When our child acts mischievously, we can empathize if we remember how we too were restless at that age. Still, if they start doing something dangerous, we would show zero tolerance. By being lax, we might end up doing violence to them.

The Bhagavad-gita (06.34) deems the mind restless, a describer often used for children. In dealing with such a mind, our intelligence has to become like a mature parent and treat it with empathy but not laxity.

While managing the mind, we need maturity. Just as we can’t expect the child to give up restlessness overnight, we can’t expect the mind to change its ways overnight.
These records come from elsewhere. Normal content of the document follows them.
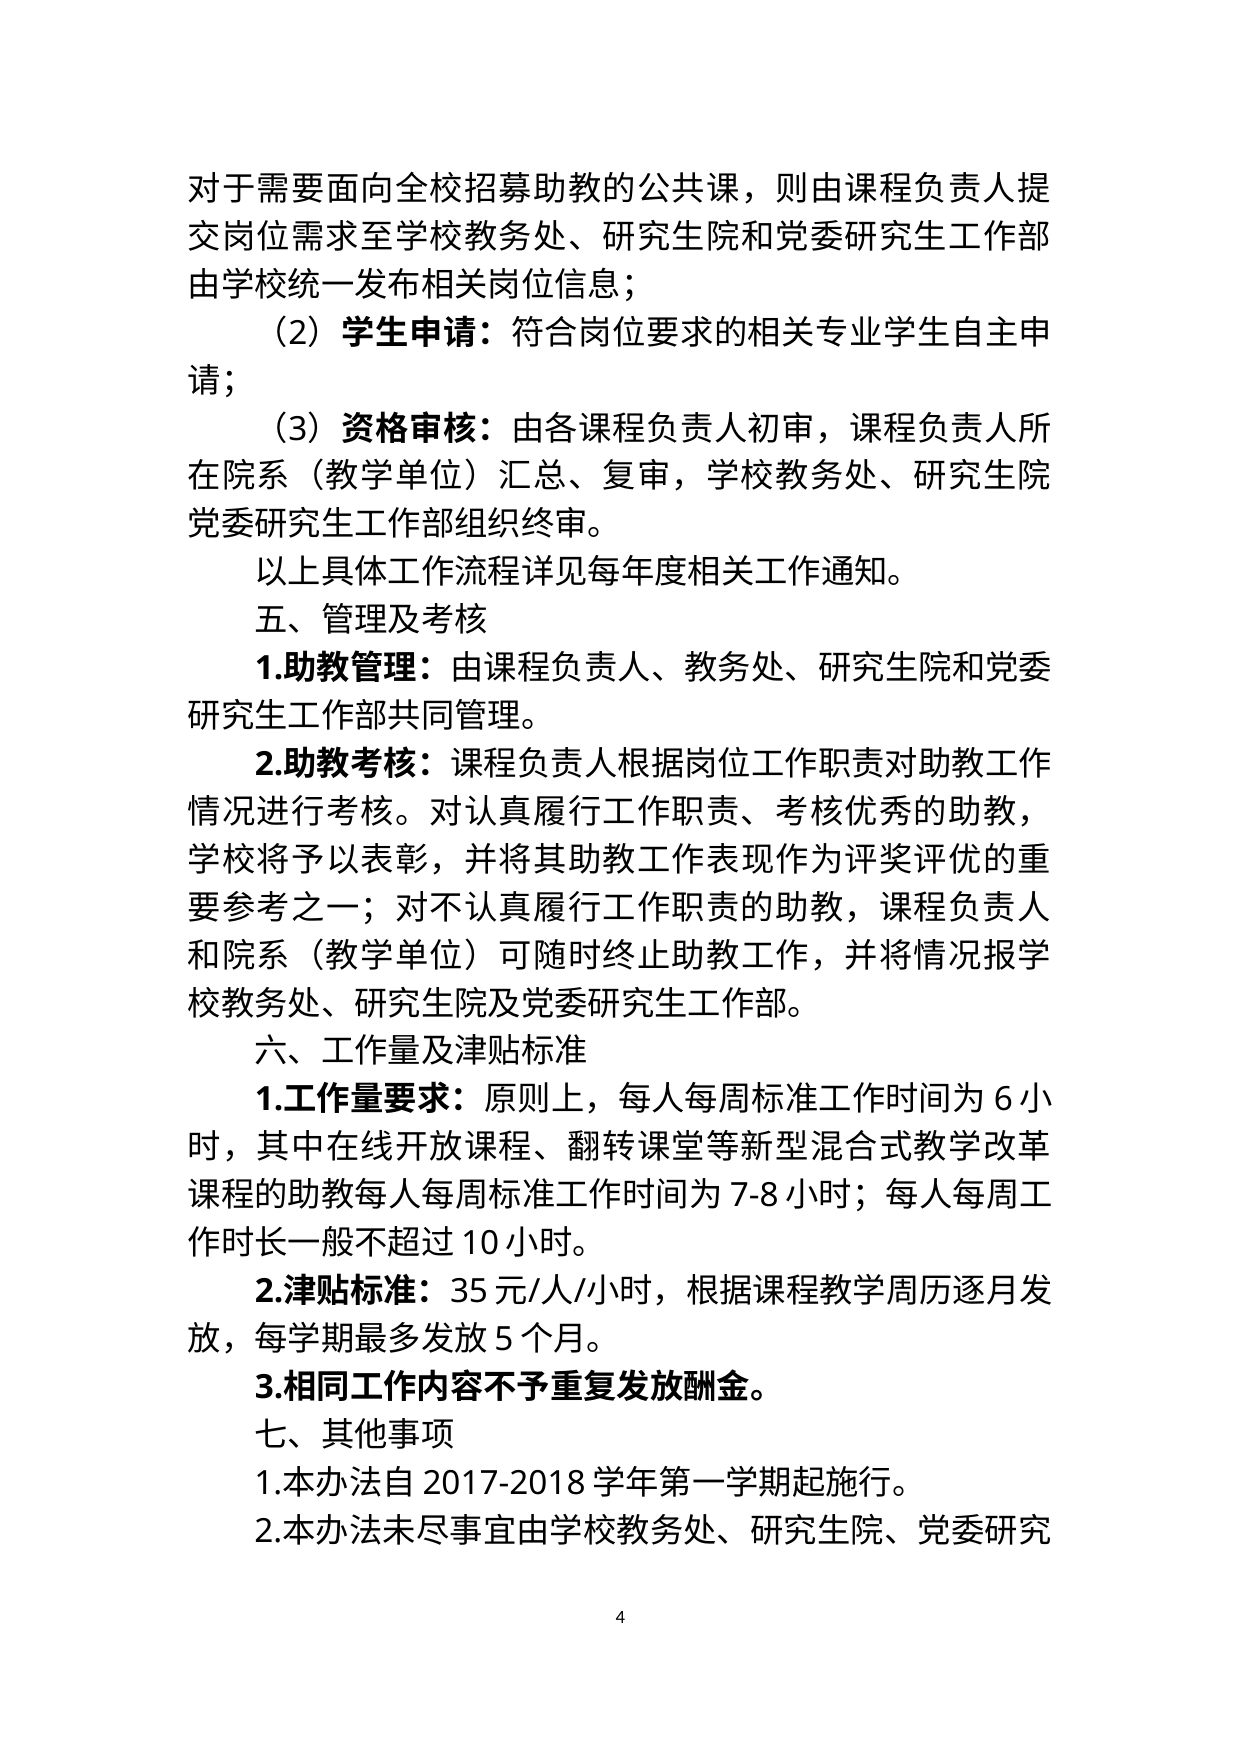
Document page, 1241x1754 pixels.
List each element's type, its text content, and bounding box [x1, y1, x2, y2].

text 1.本办法自2017-2018学年第一学期起施行。 [187, 1456, 1053, 1504]
text 七、其他事项 [187, 1408, 1053, 1456]
text （2）学生申请：符合岗位要求的相关专业学生自主申请； [187, 306, 1053, 402]
text 六、工作量及津贴标准 [187, 1024, 1053, 1072]
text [187, 1504, 1053, 1552]
text 五、管理及考核 [187, 593, 1053, 641]
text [187, 162, 1053, 306]
text 3.相同工作内容不予重复发放酬金。 [187, 1360, 1053, 1408]
text 2.津贴标准：35元/人/小时，根据课程教学周历逐月发放，每学期最多发放5个月。 [187, 1264, 1053, 1360]
text 1.工作量要求：原则上，每人每周标准工作时间为6小时，其中在线开放课程、翻转课堂等新型混合式教学改革课程的助教每人每周标准工作时间为7-8小时；每人每周工作时长一般不超过10小时。 [187, 1072, 1053, 1264]
text 1.助教管理：由课程负责人、教务处、研究生院和党委研究生工作部共同管理。 [187, 641, 1053, 737]
text （3）资格审核：由各课程负责人初审，课程负责人所在院系（教学单位）汇总、复审，学校教务处、研究生院、党委研究生工作部组织终审。 [187, 402, 1053, 545]
text 以上具体工作流程详见每年度相关工作通知。 [187, 545, 1053, 593]
text 2.助教考核：课程负责人根据岗位工作职责对助教工作情况进行考核。对认真履行工作职责、考核优秀的助教，学校将予以表彰，并将其助教工作表现作为评奖评优的重要参考之一；对不认真履行工作职责的助教，课程负责人和院系（教学单位）可随时终止助教工作，并将情况报学校教务处、研究生院及党委研究生工作部。 [187, 737, 1053, 1024]
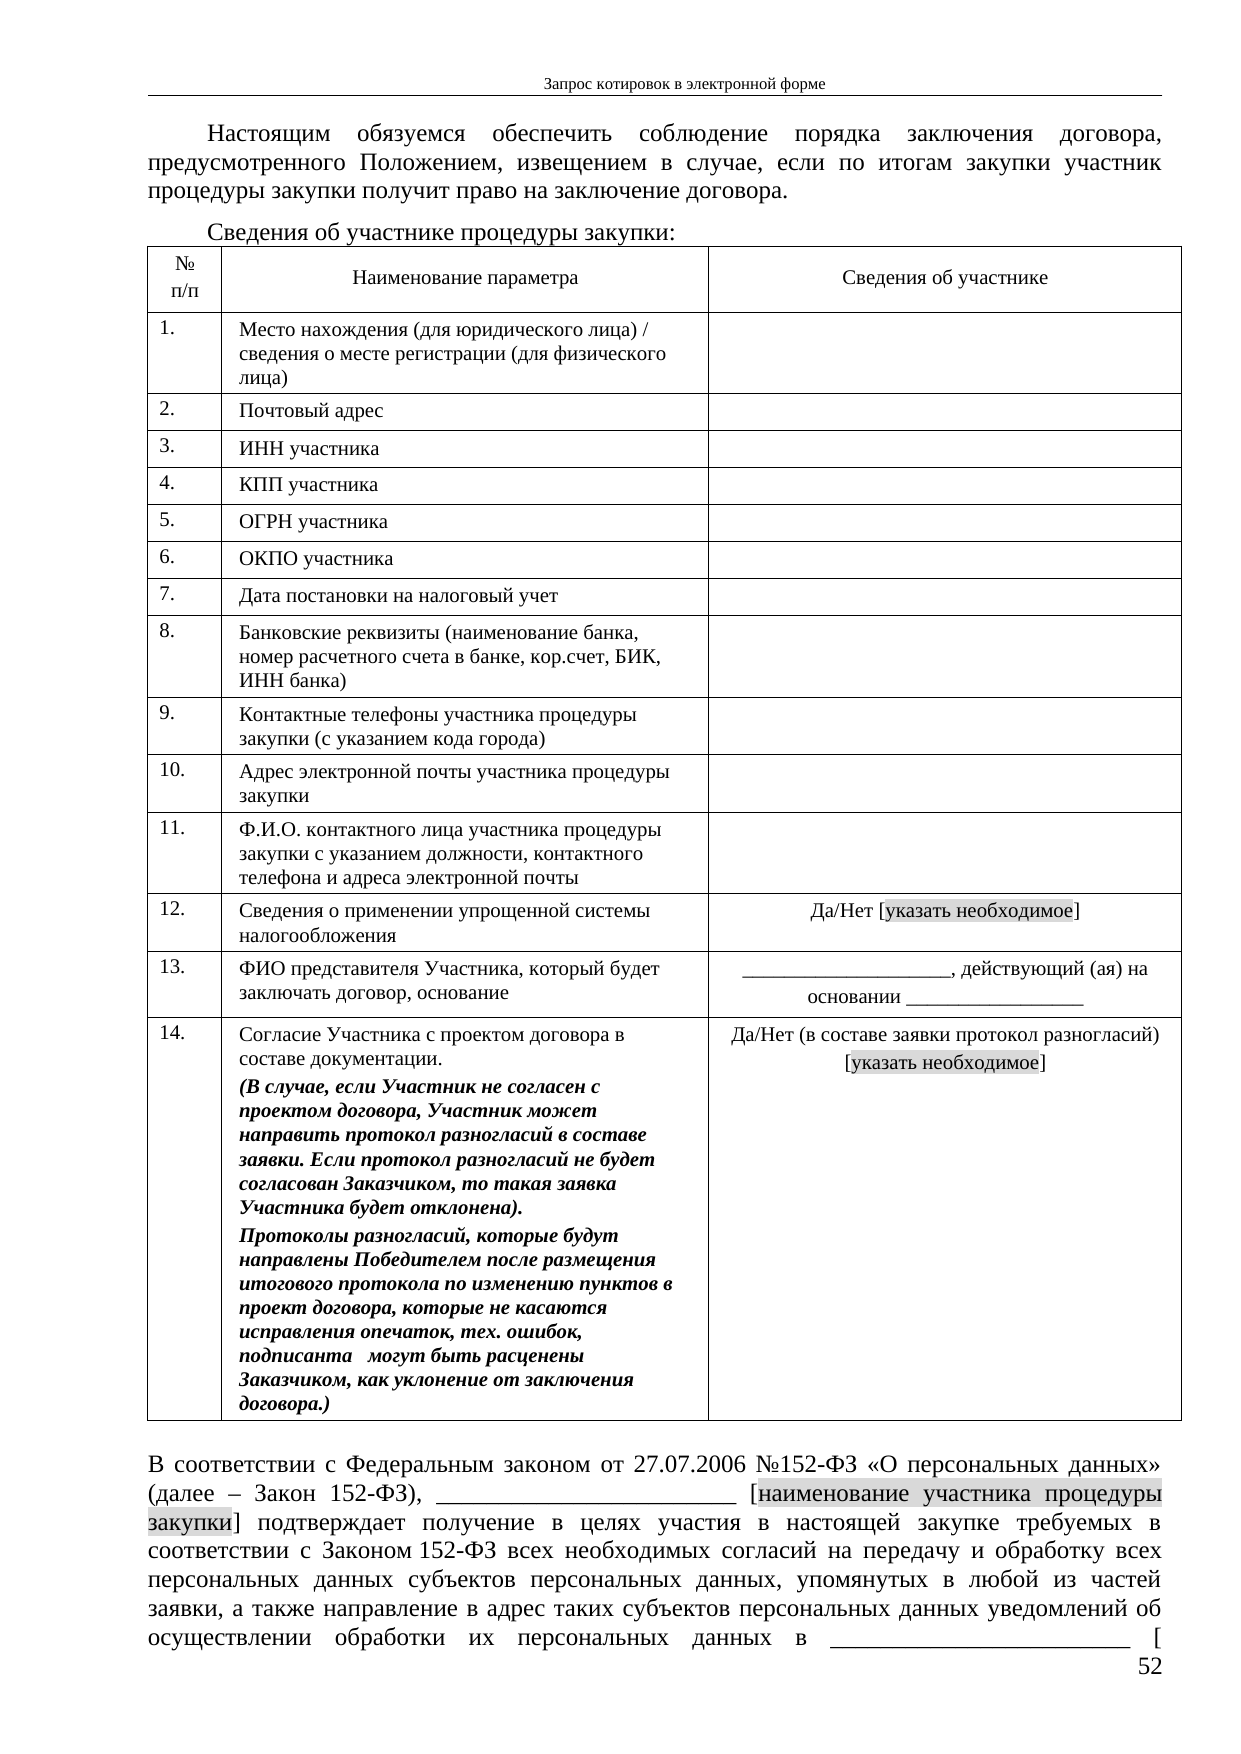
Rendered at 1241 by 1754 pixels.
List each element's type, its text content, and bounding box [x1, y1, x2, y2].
Whenever and wherever the mind wanders, the Gita (06.26) urges us to restrain it and re-focus it on spiritual reality. By thus acknowledging that the mind of even spiritual seekers will wander, this verse cautions us to not expect unrealistically that it will stop wandering immediately or completely.

Simultaneously, we need to avoid laxity, lest we give the mind free rein for its sinful, self-destructive fantasizing. As the thought is the ancestor to the deed, best to stringently restrain such dangerous mental wandering.

With maturity and without laxity, we need to diligently keep the mind within an acceptable perimeter of thought. By not expecting overnight changes while not allowing dangerous flights, we can keep the mind under regulation and engage it in purification through the practice of bhakti-yoga.

When we thus focus it consistently on the highest spiritual reality, Krishna, it gradually grows up. For the mind, growing up means accepting the twin truths that its restlessness doesn’t lead to anything really enjoyable and that calmly focusing on Krishna provides far greater fulfillment. When the mind thus matures, the Gita (06.06) indicates that it becomes our friend.